Bioróżnorodność spadła o spadła o 83 proc.
Wspólne oświadczenie przedstawia dramatyczną skalę postępującej degradacji wód powierzchniowych, przestrzega przed jej konsekwencjami dla ludzkości i wzywa do podjęcia natychmiastowych działań powstrzymujących dalsze niszczenie środowisk wodnych wywołanych przez zmiany klimatyczne.
– Światowe zasoby wodne są obecnie najbardziej zagrożone w historii ludzkości. Antropopresja przyspiesza zmiany klimatu i tym samym degradację ekosystemów wodnych, a także pogarsza jakość świadczonych przez nie usług.
Zmiany dotykające nasz glob manifestują się najszybciej i najsilniej właśnie w wodach powierzchniowych. Liczebność populacji organizmów słodkowodnych, która jest jedną z miar bioróżnorodności, w okresie od 1970 r. do 2014 r. spadła o 83 proc.
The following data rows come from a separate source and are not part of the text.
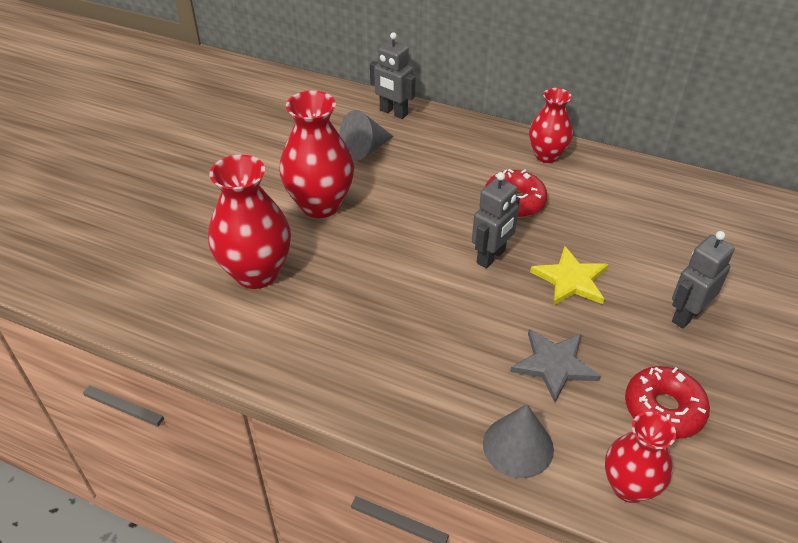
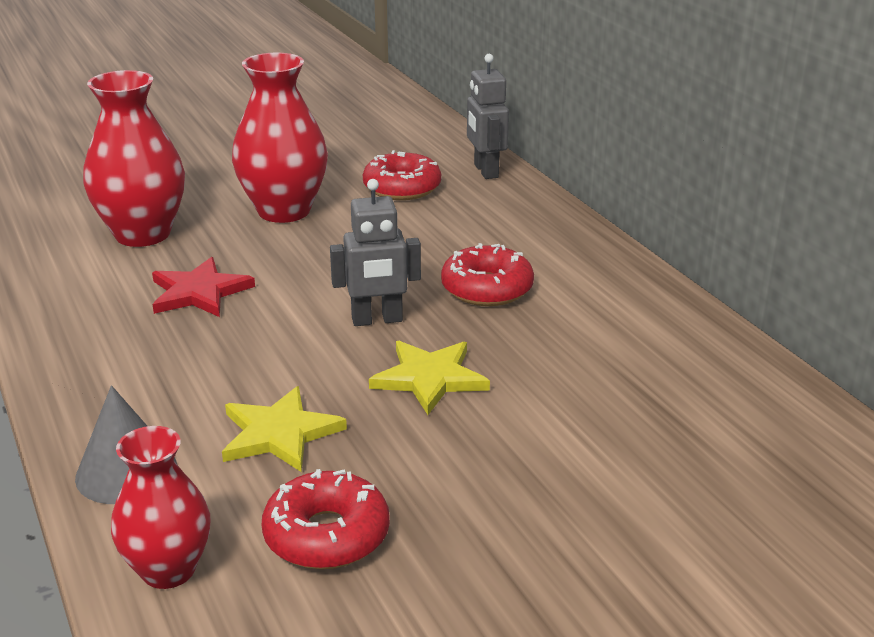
camera: 40 degrees right, 15 degrees down
(364, 149) = (402, 188): grey cone -> red donut
(364, 297) = (199, 292): none -> red star
(547, 155) = (601, 268): red vase -> none
(554, 365) = (279, 433): grey star -> yellow star
(686, 315) = (512, 476): grey robot -> none

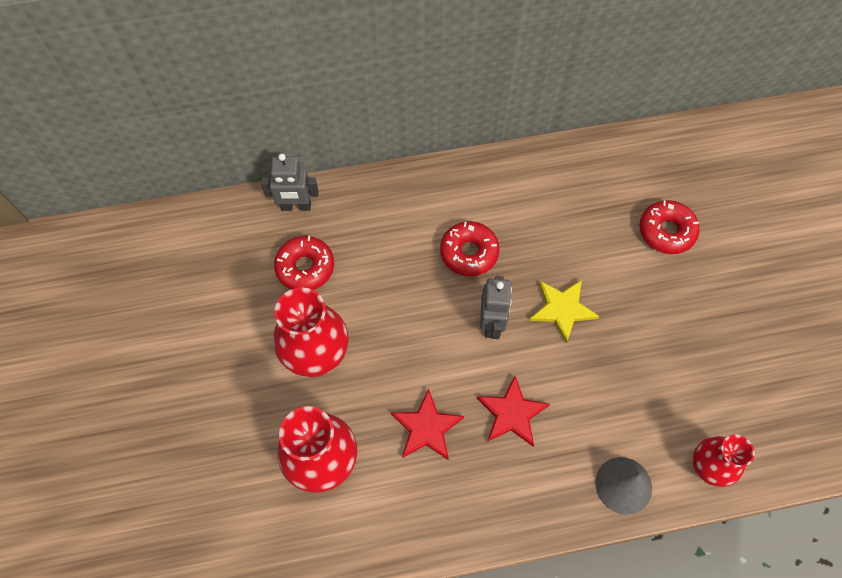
camera: 75 degrees left, 35 degrees up
(234, 354) = (512, 413): none -> red star
(279, 433) = (601, 398): yellow star -> none
(327, 535) = (691, 388): red donut -> red donut (666, 231)

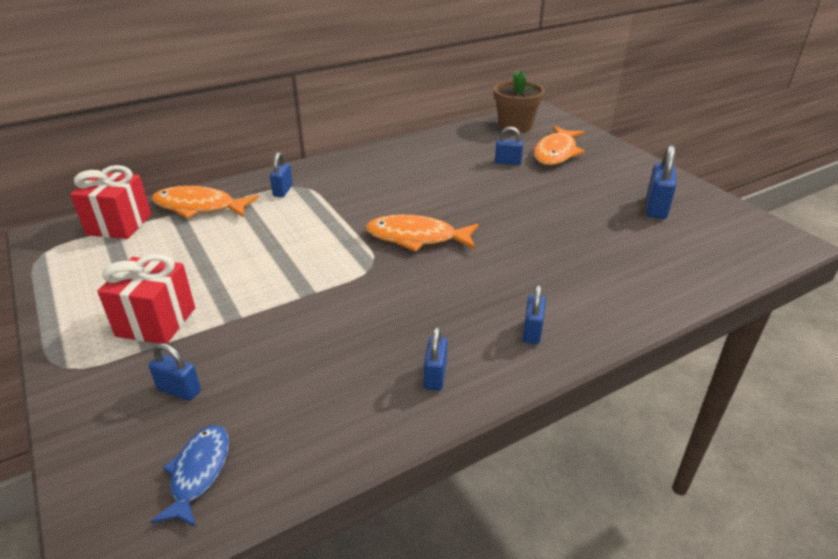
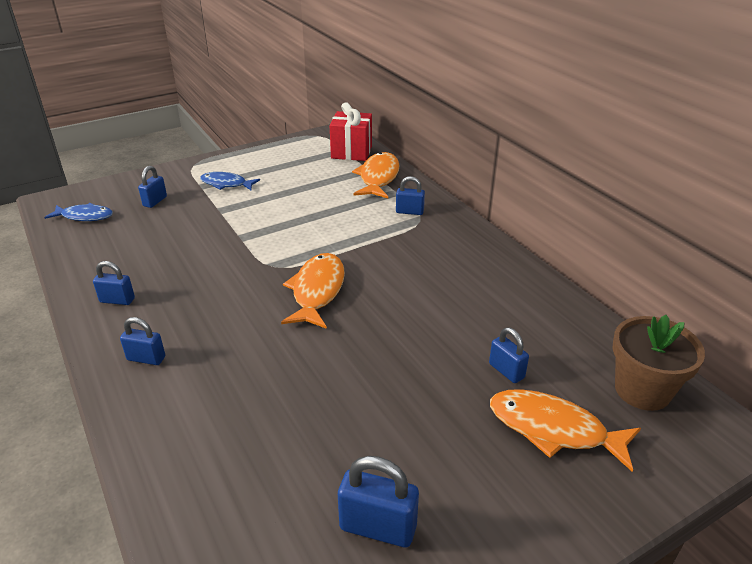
camera: 90 degrees right, 0 degrees up
(156, 322) = (226, 184): red gift -> blue fish
(508, 162) = (506, 371): blue padlock -> blue padlock turned 45 degrees counterclockwise

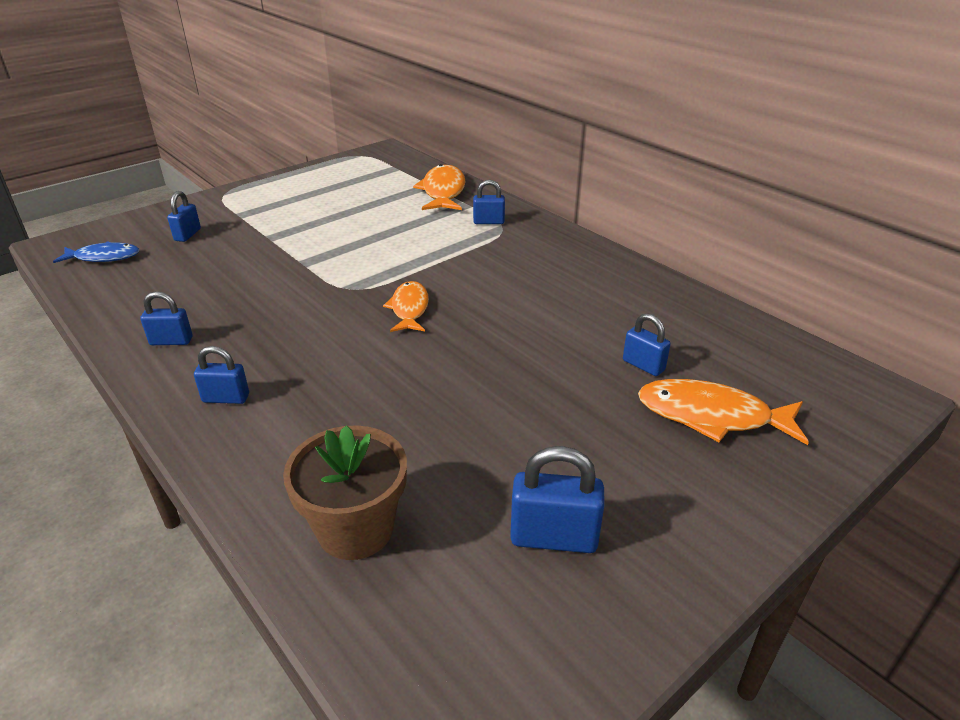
camera: 10 degrees left, 0 degrees up
(226, 184) = (269, 211): blue fish -> none
(317, 291) = (409, 308): orange fish -> orange fish, size x0.66
(351, 152) = (405, 169): red gift -> none
(642, 390) = (789, 368): brown flower pot -> brown flower pot (355, 529)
Szacunki wskazują, że jeżeli kierunek i tempo degradacji środowiska nie ulegnie ograniczeniu, to do połowy XXI w. zniknie do 90 proc. raf koralowych, które są ekosystemami kluczowymi w kontekście zachowania bioróżnorodności Ziemi – alarmują naukowcy.
Póki jeszcze nie jest za późno
Sekretarz Polskiego Towarzystwa Limnologicznego dr hab. Piotr Rzymski komentuje: Zasoby wodne są krytyczne dla przetrwania ludzkości. Jeżeli nie podejmiemy zdecydowanych działań na rzecz ich ochrony, zmiany klimatu doprowadzą do destabilizacji, której nikt z nas nie chciałby być świadkiem. Masowe migracje, ograniczone możliwości produkcji żywności, fale gorąca, pożary, konflikty o wodę, ogromne straty gospodarcze. Zresztą część z tych efektów jest już obserwowana.
Kluczowy rok 2021
Naukowcy zwracają uwagę, że 2021 rok będzie pod wieloma względami kluczowy: listopadowy szczyt klimatyczny uważa się za ostatnią szansę na podjęcie zdecydowanych działań na rzecz ochrony klimatu, nowa administracja USA ma najbardziej ambitny plan prośrodowiskowy w historii kraju, a Chiny, Japonia, Korea Południowa i Unia Europejska deklarują dążenie do neutralności klimatycznej.
– W sprawie zmian klimatycznych i ich antropogenicznych przyczyn panuje naukowy konsensus. Potwierdza to zdecydowana większość badań prowadzonych w ostatnich dekadach – podkreśla Dr hab. Piotr Klimaszyk, prezes PTLim.
Rzeki i stawy się zmieniają
Również w Polsce borykamy się z efektami degradacji środowisk wodnych.
– Zbiorniki wodne ulegają użyźnieniu, zanikają gatunki i całe siedliska związane z wodami czystymi lub chłodnymi. Ich miejsce zajmują ciepłolubne gatunki ekspansywne, w tym i takie - jak w przypadku sinic - które produkują groźne dla człowieka toksyny. W wyniku nadmiernej eksploatacji, wiele gatunków ryb znacząco zmniejszyło swoje pogłowie – mówi Piotr Klimaszyk.
Z kolei prof. Włodzimierz Marszelewski, kierownik Katedry Hydrologii i Gospodarki Wodnej UMK, uważa, że spowalnianie odpływu i zatrzymywanie wody w glebie i zbiornikach wodnych pozwoli ograniczyć skutki ocieplenia.
Każda rzeczka jest ważna
– Musimy pamiętać, że hydrosfera jest jedna, a ścisłe powiązania między jej poszczególnymi elementami występują zarówno w skali globalnej, jak i regionalnej. Stąd też poprawa warunków wodnych w każdym miejscu Ziemi stanowi niezbędny element likwidacji niekorzystnych zmian w skali światowej – zaznacza naukowiec.
– To ludzkość jest odpowiedzialna za zaistniały problem i tylko ona może go rozwiązać. Przekonanie, że on nie istnieje, bądź rozwiąże się sam to zmierzanie w kierunku katastrofy. Czy ktokolwiek rozsądny chciałby na nią skazywać swoje dzieci i wnuki? – podsumowuje Piotr Rzymski.